The ‘jump’ recorded by the magnetometers at the same time as Carrington’s flare is now recognised to have been a ‘geomagnetic crochet’, caused by ultraviolet rays from the flare ionizing the Earth’s upper atmosphere and thus exciting the terrestrial magnetic field. The longer-term magnetic variations and aurorae were caused by a great wave of subatomic particles released from the Sun by the flare, now known as a ‘coronal mass ejection’ (CME). Yet the aurorae did not occur until the evening of 2 September, about eighteen hours after Carrington’s flare, because that is how long it took the particles to travel from the Sun to the Earth. The geomagnetic crotchet occurred at the same time as Carrington saw the flare, because both the visible light seen by Carrington and the ultra-violet rays that caused the magnetic jump were just different forms of electromagnetic radiation, travelling at the speed of light.
The Carrington Event had great contemporary importance in Victorian science.

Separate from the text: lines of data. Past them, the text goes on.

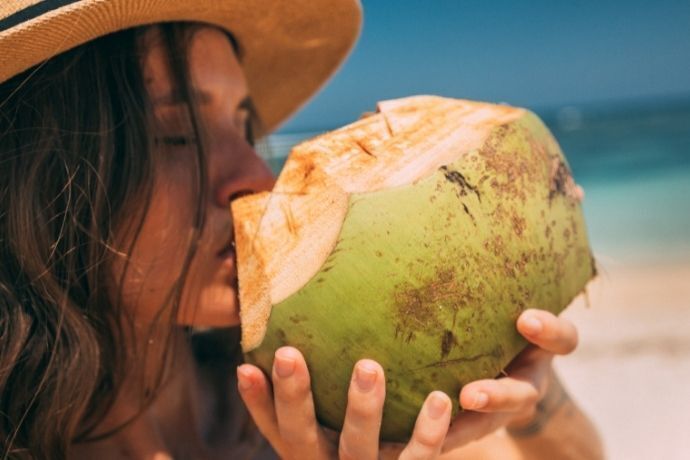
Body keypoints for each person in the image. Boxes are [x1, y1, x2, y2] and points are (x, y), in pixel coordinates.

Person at [0, 1, 604, 458]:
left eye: (243, 126)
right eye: (176, 134)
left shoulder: (333, 389)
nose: (259, 176)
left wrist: (527, 394)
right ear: (37, 180)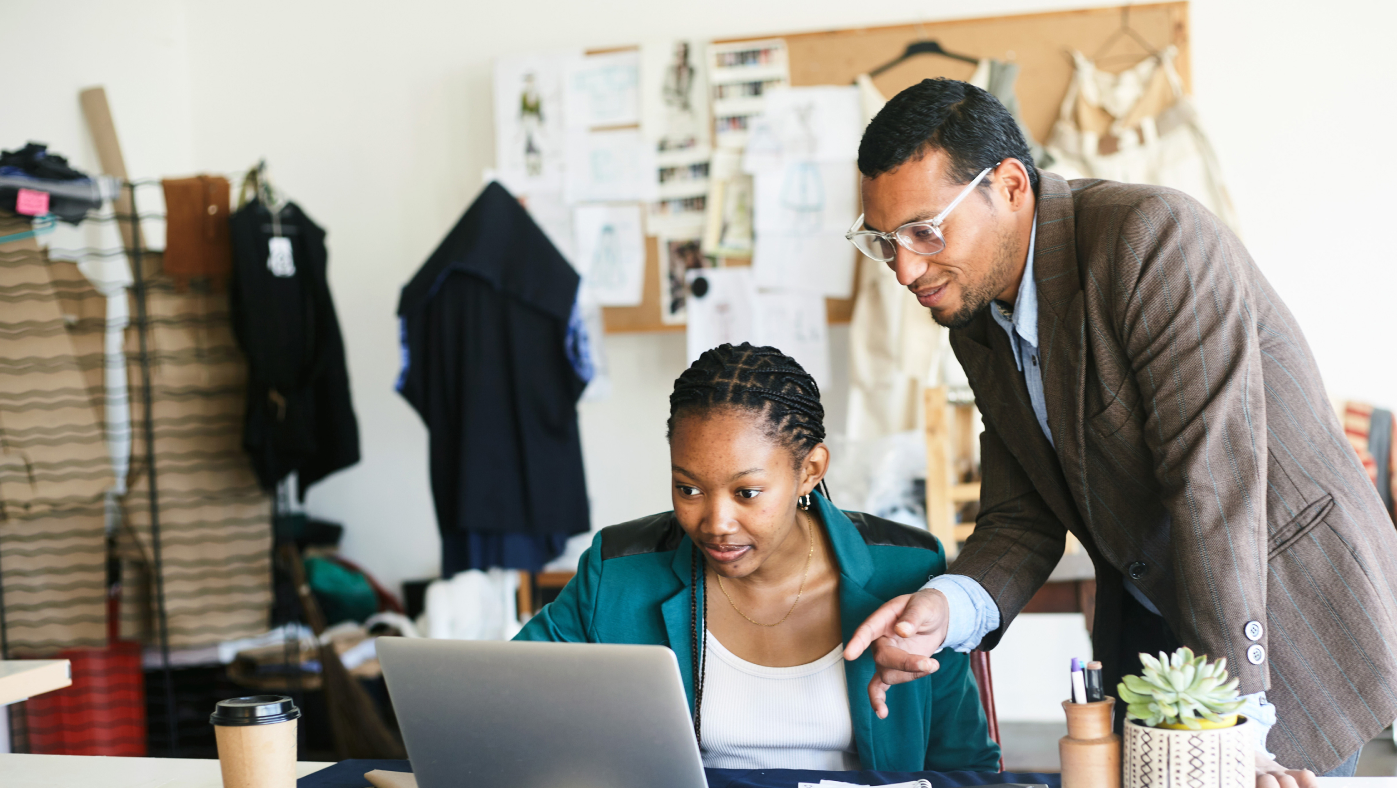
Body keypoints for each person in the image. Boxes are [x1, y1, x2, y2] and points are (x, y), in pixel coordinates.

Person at [840, 78, 1397, 787]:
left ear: (1010, 186)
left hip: (1283, 624)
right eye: (883, 242)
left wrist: (1235, 722)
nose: (906, 269)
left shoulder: (1153, 239)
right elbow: (1020, 514)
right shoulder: (974, 320)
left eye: (924, 231)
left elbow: (1213, 488)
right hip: (1159, 647)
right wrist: (943, 610)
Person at [517, 343, 999, 772]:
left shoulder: (908, 571)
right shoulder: (619, 573)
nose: (715, 522)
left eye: (747, 492)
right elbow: (505, 701)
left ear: (810, 471)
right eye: (688, 488)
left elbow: (967, 767)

It heightened an already increasing interest in Sun-Earth connections, and helped stimulate astronomers to look for further connections, including possible solar influences on terrestrial weather that might be used to predict droughts and associated famines.
However, the event’s significance for the twenty-first century is that it was one of the most powerful solar explosions ever recorded. The largest flare of modern times occurred on 4 November 2003. This originated in a complex sunspot group similar to the one that caused the Carrington flare. Across much of its passage across the Sun the previous two weeks, the 2003 sunspot had been unleashing many flares and CMEs. These had not only sparked powerful aurorae: the magnetic effects caused damage to communications satellites and some airlines flying near the arctic regions had to be re-routed, due to dangerous radiation levels in the upper atmosphere. By 4 November, when the most powerful flare took place, the parent sunspot was moving off the Sun’s visible disc and the resulting CME was directed at 90 degrees to the Earth. Had it travelled directly towards the Earth, its consequences for communications systems and transport could have been devastating.
Research by scientists into the recorded magnetic effects of the 1859 Carrington flare suggests that it might well have been as powerful as the 2003 one. The explosion’s effects on the Victorian electric telegraph were as nothing to the consequences of a Carrington-type event for the communications and power supplies we rely on in the modern world. That is why the Carrington event forms a benchmark for a potentially disastrous modern-day space weather event – and why scientists and governments need to understand and monitor the Sun’s emissions, in preparation for another such event.